Python调用COM的API实现Microsoft Office(PPT, Excel, Word)办公自动化

In [3]:
from IPython.core.display import Image
pic = lambda p : Image(filename='./resPPT/%s' % p)

Automating Microsoft Office with Python

Windows applications, for many years, have provided a COM API for automation. This includes Microsoft Office as well.

pywin32 is a library that lets you do many interesting things in Windows, including access these COM APIs.

For example, to open PowerPoint and draw a circle, this is what it takes:

Python实现Microsoft Office办公自动化

多年以前,微软就为Windows软件出了COM组件,便于调用其API实现自动化,也包括Microsoft Office。



In [17]:
import win32com.client

# Open PowerPoint
Application = win32com.client.Dispatch("PowerPoint.Application")

# Add a presentation
Presentation = Application.Presentations.Add()
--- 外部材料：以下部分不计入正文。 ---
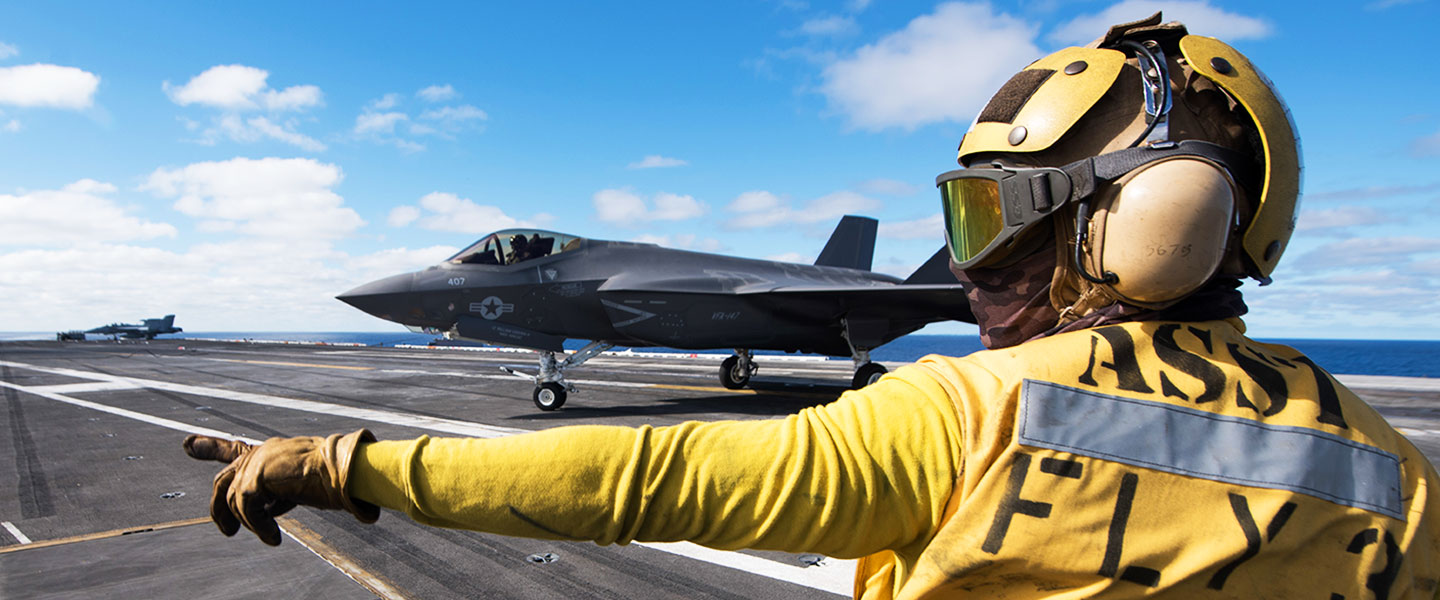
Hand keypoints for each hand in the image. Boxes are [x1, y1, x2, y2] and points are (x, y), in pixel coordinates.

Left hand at [182, 430, 379, 545]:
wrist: (347, 470)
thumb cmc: (335, 479)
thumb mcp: (298, 486)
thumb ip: (275, 494)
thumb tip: (259, 513)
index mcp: (271, 452)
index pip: (233, 449)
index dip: (209, 446)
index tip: (187, 445)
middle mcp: (261, 453)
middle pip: (223, 481)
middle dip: (218, 509)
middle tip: (228, 532)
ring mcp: (257, 462)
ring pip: (235, 500)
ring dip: (252, 524)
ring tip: (271, 536)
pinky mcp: (258, 476)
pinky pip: (246, 508)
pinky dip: (259, 526)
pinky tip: (274, 537)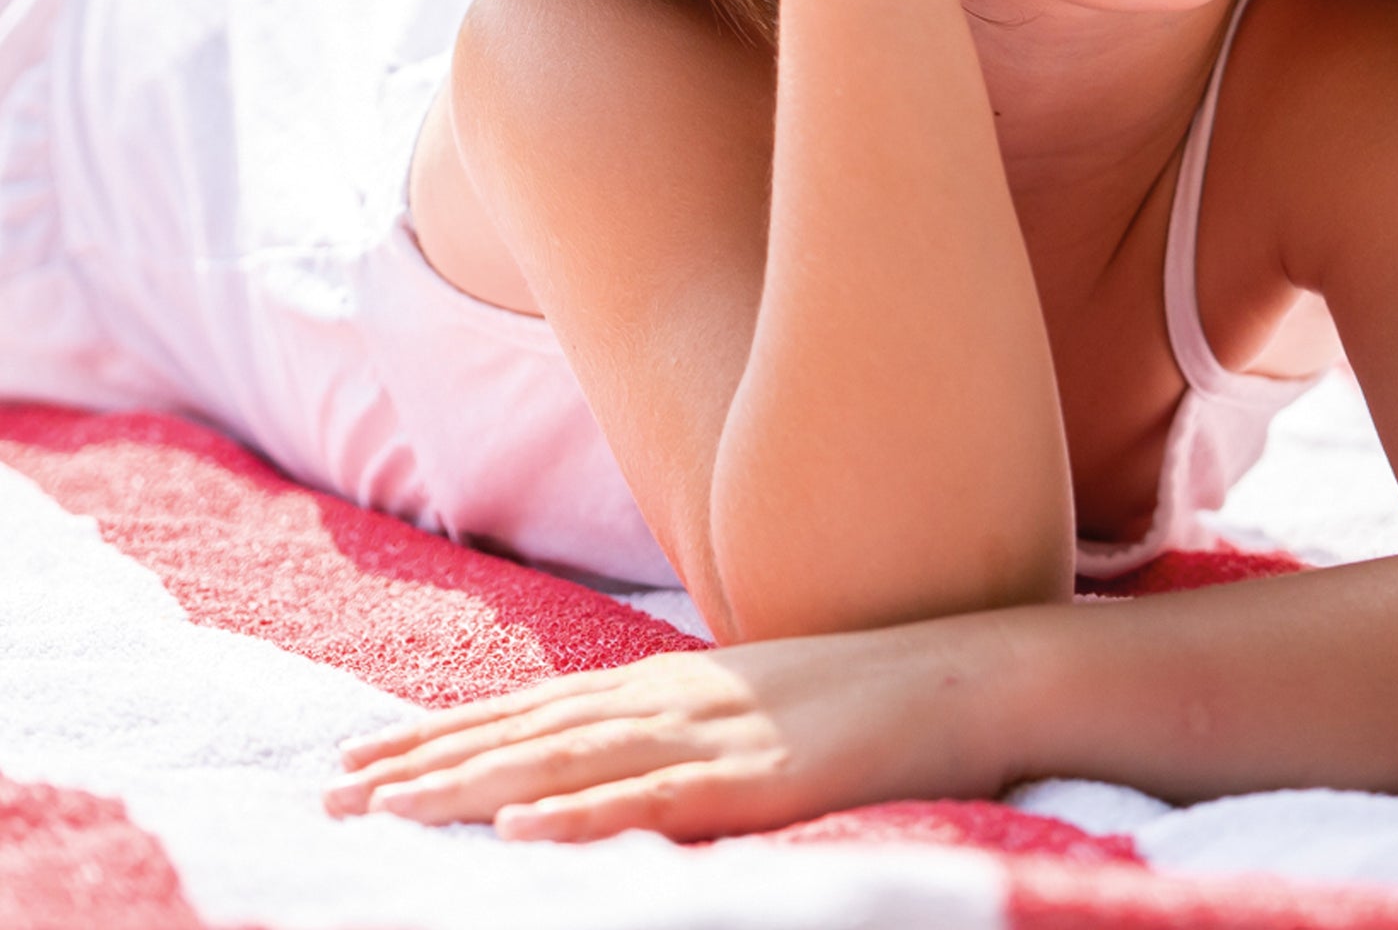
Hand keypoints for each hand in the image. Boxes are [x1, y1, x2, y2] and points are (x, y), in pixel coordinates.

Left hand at [323, 621, 1007, 843]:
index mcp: (675, 683)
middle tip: (332, 790)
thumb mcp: (763, 701)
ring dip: (469, 786)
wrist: (968, 668)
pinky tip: (519, 828)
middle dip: (426, 761)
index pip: (533, 710)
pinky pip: (657, 799)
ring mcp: (718, 733)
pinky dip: (582, 812)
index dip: (445, 733)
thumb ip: (691, 725)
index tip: (364, 753)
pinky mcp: (763, 777)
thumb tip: (623, 755)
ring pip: (567, 762)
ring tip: (386, 809)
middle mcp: (677, 698)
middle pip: (528, 733)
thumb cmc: (871, 691)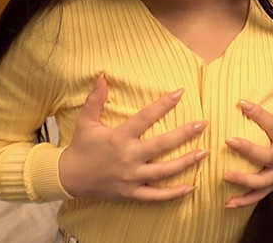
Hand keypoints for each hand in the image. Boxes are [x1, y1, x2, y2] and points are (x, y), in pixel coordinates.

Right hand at [59, 74, 208, 200]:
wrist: (68, 178)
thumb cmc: (81, 147)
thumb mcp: (86, 121)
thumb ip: (96, 99)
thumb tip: (103, 76)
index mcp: (119, 137)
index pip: (145, 117)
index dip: (163, 104)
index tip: (180, 92)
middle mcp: (128, 157)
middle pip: (161, 145)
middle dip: (184, 134)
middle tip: (203, 124)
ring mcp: (131, 177)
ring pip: (164, 171)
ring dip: (186, 162)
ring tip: (204, 153)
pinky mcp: (131, 193)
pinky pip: (156, 196)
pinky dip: (174, 194)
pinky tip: (191, 187)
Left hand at [223, 77, 272, 207]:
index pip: (272, 125)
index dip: (258, 113)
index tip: (241, 102)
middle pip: (266, 156)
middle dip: (248, 149)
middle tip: (228, 140)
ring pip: (261, 181)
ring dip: (243, 180)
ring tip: (224, 175)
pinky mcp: (269, 189)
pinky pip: (255, 197)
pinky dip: (242, 201)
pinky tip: (226, 202)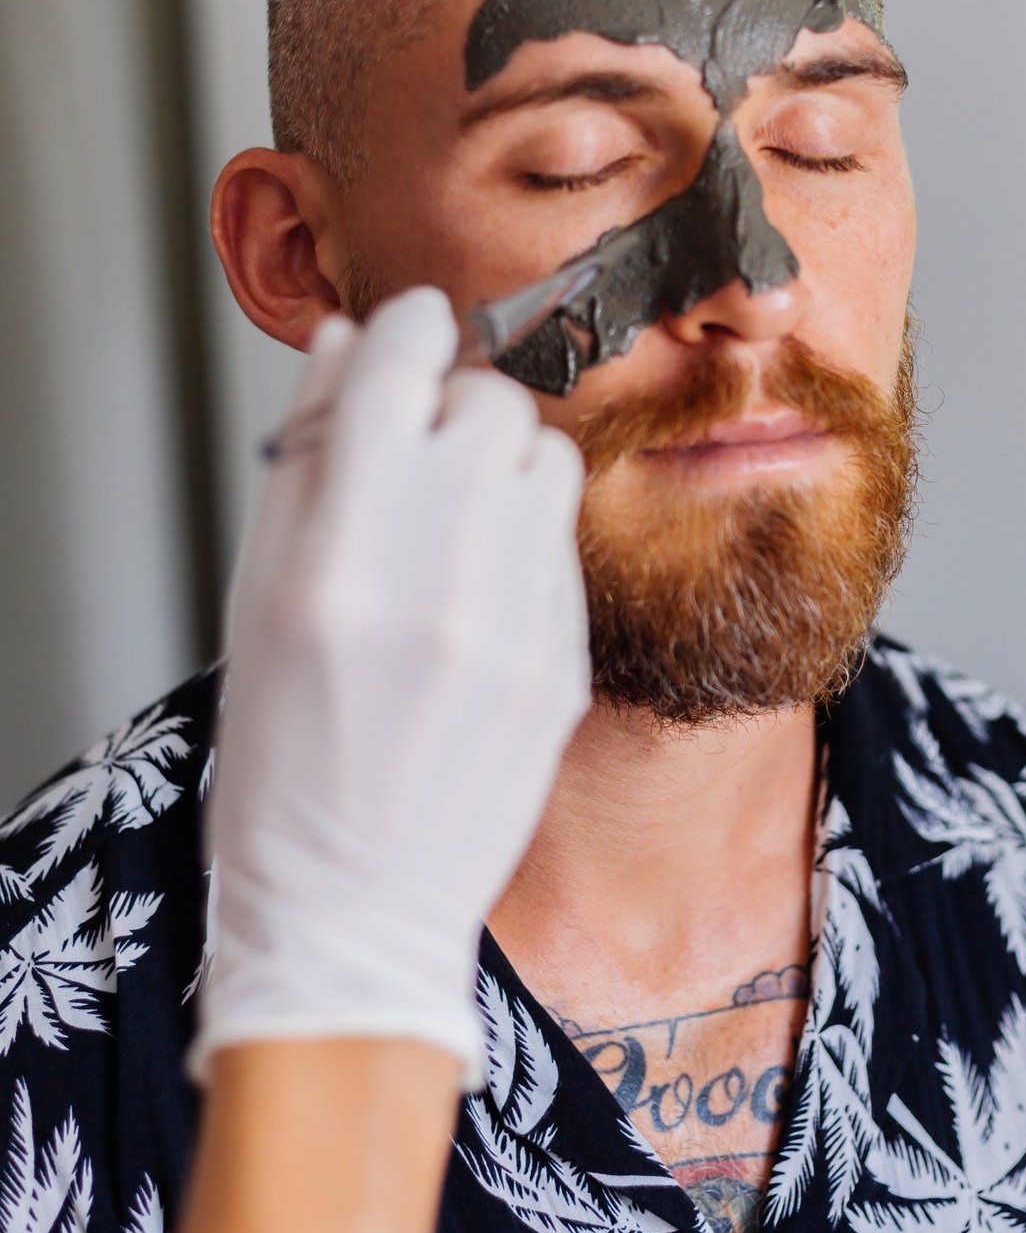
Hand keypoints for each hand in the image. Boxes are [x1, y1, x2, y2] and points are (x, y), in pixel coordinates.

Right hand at [191, 288, 589, 1084]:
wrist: (354, 904)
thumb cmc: (283, 758)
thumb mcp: (255, 599)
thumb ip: (306, 459)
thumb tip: (349, 347)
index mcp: (337, 561)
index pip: (400, 369)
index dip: (407, 329)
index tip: (408, 330)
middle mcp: (436, 582)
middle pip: (489, 402)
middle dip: (452, 406)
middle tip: (420, 451)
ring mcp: (513, 625)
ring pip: (543, 458)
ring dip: (500, 462)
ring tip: (457, 518)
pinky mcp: (564, 660)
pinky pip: (563, 538)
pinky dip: (524, 534)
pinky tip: (480, 586)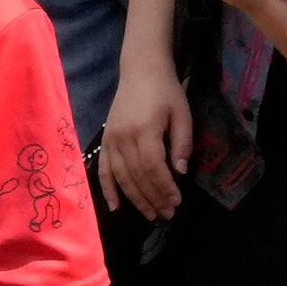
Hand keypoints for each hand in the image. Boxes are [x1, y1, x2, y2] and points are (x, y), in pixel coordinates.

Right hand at [101, 52, 193, 221]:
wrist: (141, 71)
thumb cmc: (166, 91)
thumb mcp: (182, 113)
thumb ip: (182, 143)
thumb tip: (180, 172)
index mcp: (144, 130)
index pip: (153, 167)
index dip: (164, 187)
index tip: (177, 202)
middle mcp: (123, 138)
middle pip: (137, 176)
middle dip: (153, 198)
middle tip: (167, 214)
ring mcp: (110, 140)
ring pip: (121, 177)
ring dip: (135, 199)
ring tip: (150, 215)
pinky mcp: (105, 141)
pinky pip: (104, 170)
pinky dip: (108, 190)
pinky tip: (116, 207)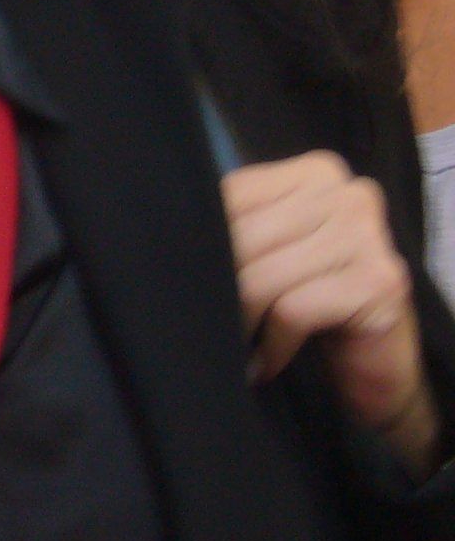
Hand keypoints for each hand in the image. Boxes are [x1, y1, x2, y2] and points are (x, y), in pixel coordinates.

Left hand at [225, 151, 441, 471]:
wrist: (376, 366)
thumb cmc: (312, 305)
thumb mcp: (269, 256)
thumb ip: (236, 230)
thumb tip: (161, 234)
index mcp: (315, 174)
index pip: (231, 196)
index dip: (203, 245)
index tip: (194, 281)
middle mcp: (347, 193)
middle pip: (243, 240)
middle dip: (221, 290)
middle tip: (214, 323)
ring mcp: (368, 235)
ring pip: (261, 278)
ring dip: (242, 323)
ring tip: (239, 345)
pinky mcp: (379, 282)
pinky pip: (292, 311)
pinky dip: (271, 346)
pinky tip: (266, 362)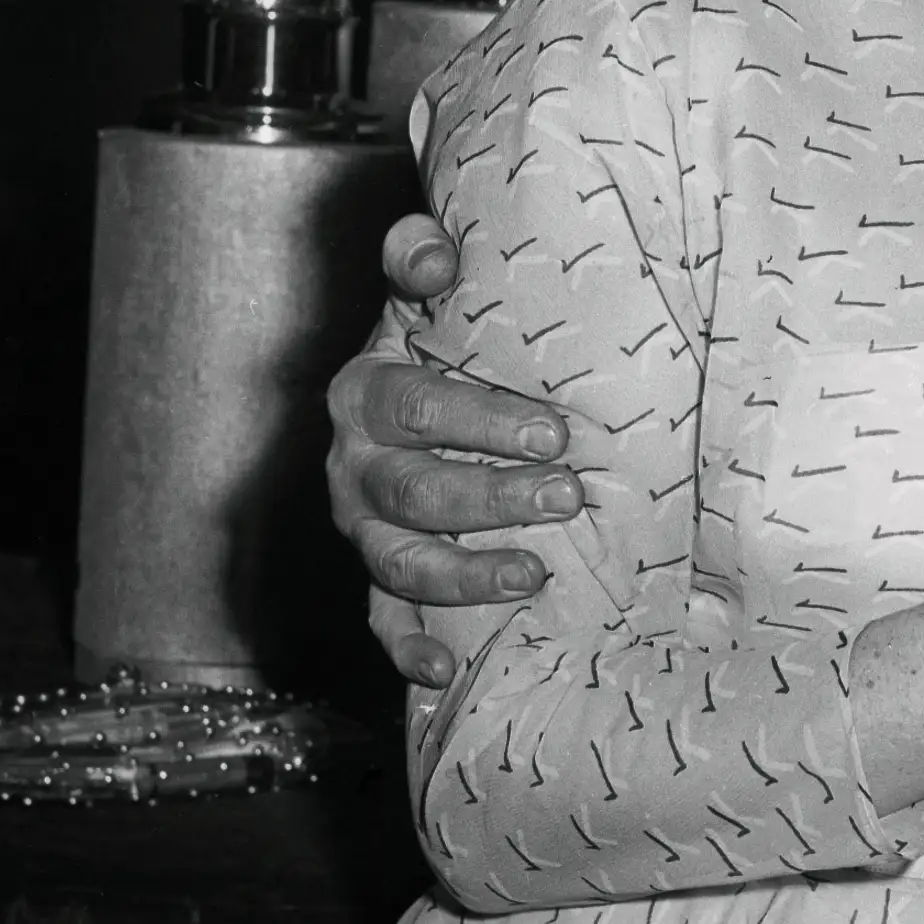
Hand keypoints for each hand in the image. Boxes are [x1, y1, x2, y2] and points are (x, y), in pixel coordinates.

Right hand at [324, 213, 582, 687]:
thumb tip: (430, 251)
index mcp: (366, 392)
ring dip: (466, 573)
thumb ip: (420, 258)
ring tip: (536, 573)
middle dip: (493, 498)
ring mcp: (363, 528)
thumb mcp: (429, 292)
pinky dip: (410, 649)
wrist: (418, 397)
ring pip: (401, 559)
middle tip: (569, 495)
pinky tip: (447, 672)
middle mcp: (353, 465)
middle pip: (415, 490)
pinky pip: (382, 621)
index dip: (482, 421)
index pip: (415, 407)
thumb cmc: (441, 343)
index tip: (557, 431)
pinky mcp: (378, 577)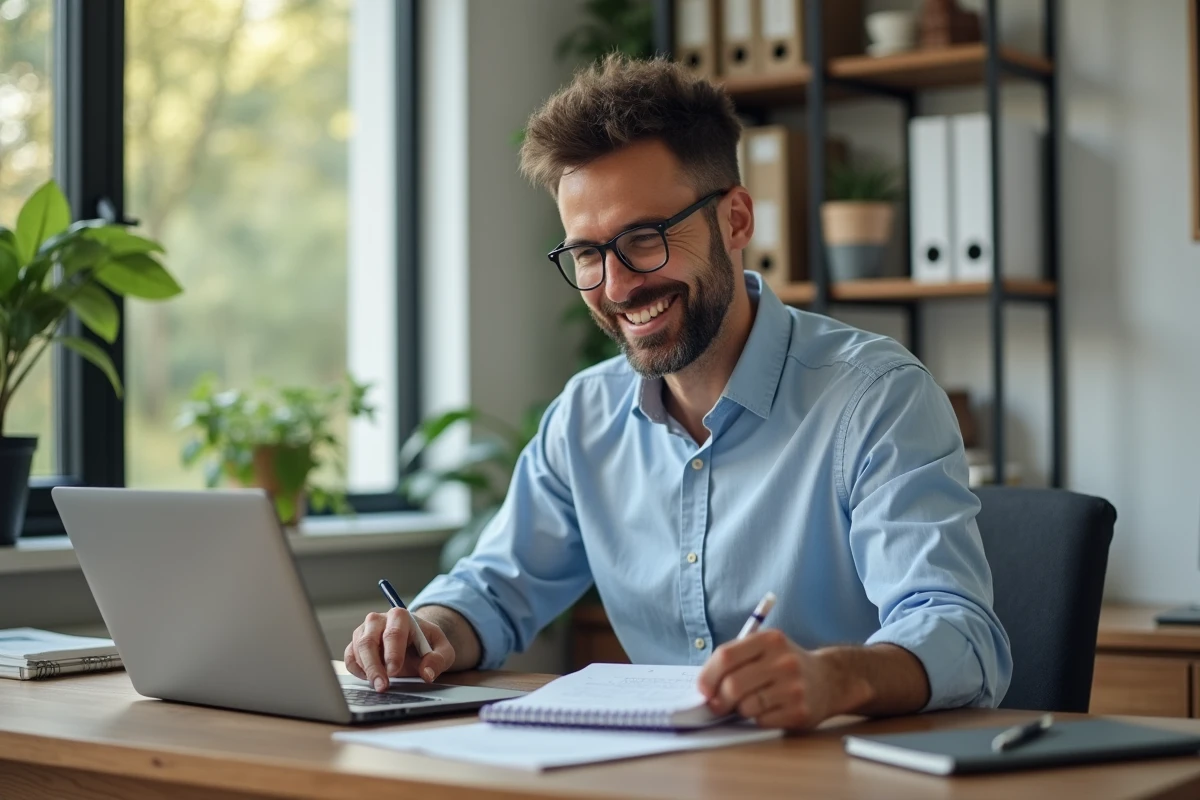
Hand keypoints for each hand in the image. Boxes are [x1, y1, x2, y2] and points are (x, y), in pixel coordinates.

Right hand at [344, 608, 454, 691]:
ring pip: (357, 649)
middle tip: (382, 686)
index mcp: (401, 616)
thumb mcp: (443, 650)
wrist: (415, 639)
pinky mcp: (356, 643)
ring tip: (379, 686)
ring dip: (366, 670)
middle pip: (369, 641)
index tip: (394, 671)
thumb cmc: (427, 643)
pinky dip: (356, 670)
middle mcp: (379, 620)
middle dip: (374, 666)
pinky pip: (349, 657)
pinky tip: (369, 679)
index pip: (393, 633)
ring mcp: (364, 630)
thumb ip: (438, 659)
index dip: (392, 653)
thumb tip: (427, 673)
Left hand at [696, 630, 835, 729]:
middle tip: (718, 705)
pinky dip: (758, 719)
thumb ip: (736, 660)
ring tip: (749, 704)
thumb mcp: (764, 648)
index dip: (707, 676)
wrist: (829, 679)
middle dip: (719, 700)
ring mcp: (794, 687)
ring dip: (740, 710)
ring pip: (746, 707)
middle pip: (733, 685)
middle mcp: (784, 661)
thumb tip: (704, 687)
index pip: (726, 656)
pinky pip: (762, 721)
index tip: (702, 689)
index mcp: (769, 639)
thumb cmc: (784, 665)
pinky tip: (769, 710)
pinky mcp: (800, 711)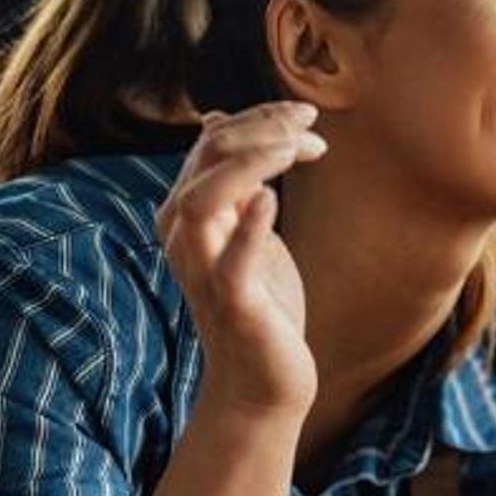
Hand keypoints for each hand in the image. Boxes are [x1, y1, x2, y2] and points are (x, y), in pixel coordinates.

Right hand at [156, 102, 325, 417]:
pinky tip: (273, 199)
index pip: (212, 143)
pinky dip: (249, 226)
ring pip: (204, 200)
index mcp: (188, 214)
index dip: (258, 118)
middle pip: (206, 159)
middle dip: (261, 129)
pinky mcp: (232, 304)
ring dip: (251, 163)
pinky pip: (231, 261)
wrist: (262, 380)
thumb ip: (231, 181)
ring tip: (297, 148)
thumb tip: (216, 120)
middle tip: (311, 125)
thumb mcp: (245, 230)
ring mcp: (204, 270)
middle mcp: (184, 237)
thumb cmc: (260, 302)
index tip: (306, 114)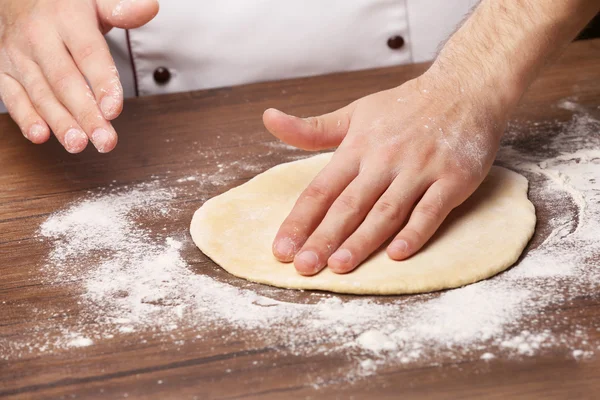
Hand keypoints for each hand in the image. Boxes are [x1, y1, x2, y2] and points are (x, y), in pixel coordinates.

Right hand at [0, 0, 157, 152]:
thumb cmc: (67, 4)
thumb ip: (121, 8)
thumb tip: (148, 8)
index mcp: (67, 18)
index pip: (88, 53)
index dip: (102, 83)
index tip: (114, 110)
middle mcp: (39, 36)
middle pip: (65, 81)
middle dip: (86, 114)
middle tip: (105, 140)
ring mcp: (18, 55)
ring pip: (41, 93)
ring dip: (60, 122)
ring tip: (78, 144)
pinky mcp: (5, 70)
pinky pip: (12, 96)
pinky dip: (25, 117)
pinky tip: (41, 135)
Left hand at [263, 73, 506, 275]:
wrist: (465, 88)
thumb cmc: (405, 106)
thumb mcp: (355, 113)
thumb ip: (313, 128)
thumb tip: (268, 119)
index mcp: (357, 147)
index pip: (321, 190)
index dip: (300, 221)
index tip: (282, 249)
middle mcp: (385, 159)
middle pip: (349, 205)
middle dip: (324, 237)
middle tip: (304, 267)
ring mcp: (420, 169)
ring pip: (386, 211)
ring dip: (362, 240)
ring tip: (339, 266)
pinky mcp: (453, 178)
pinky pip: (431, 210)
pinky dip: (415, 233)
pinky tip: (396, 254)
# Add a slide with a blank layout (12 stands for blank layout)
Base = Presentation.Slides.Add(1, 12)

# Add an oval. Shape 9 is an oval.
oval = Base.Shapes.AddShape(9, 100, 100, 100, 100)
In [4]:

You'll have to try this out to see the result, but just FYI, this will open a new PowerPoint window and add a slide with a circle in it.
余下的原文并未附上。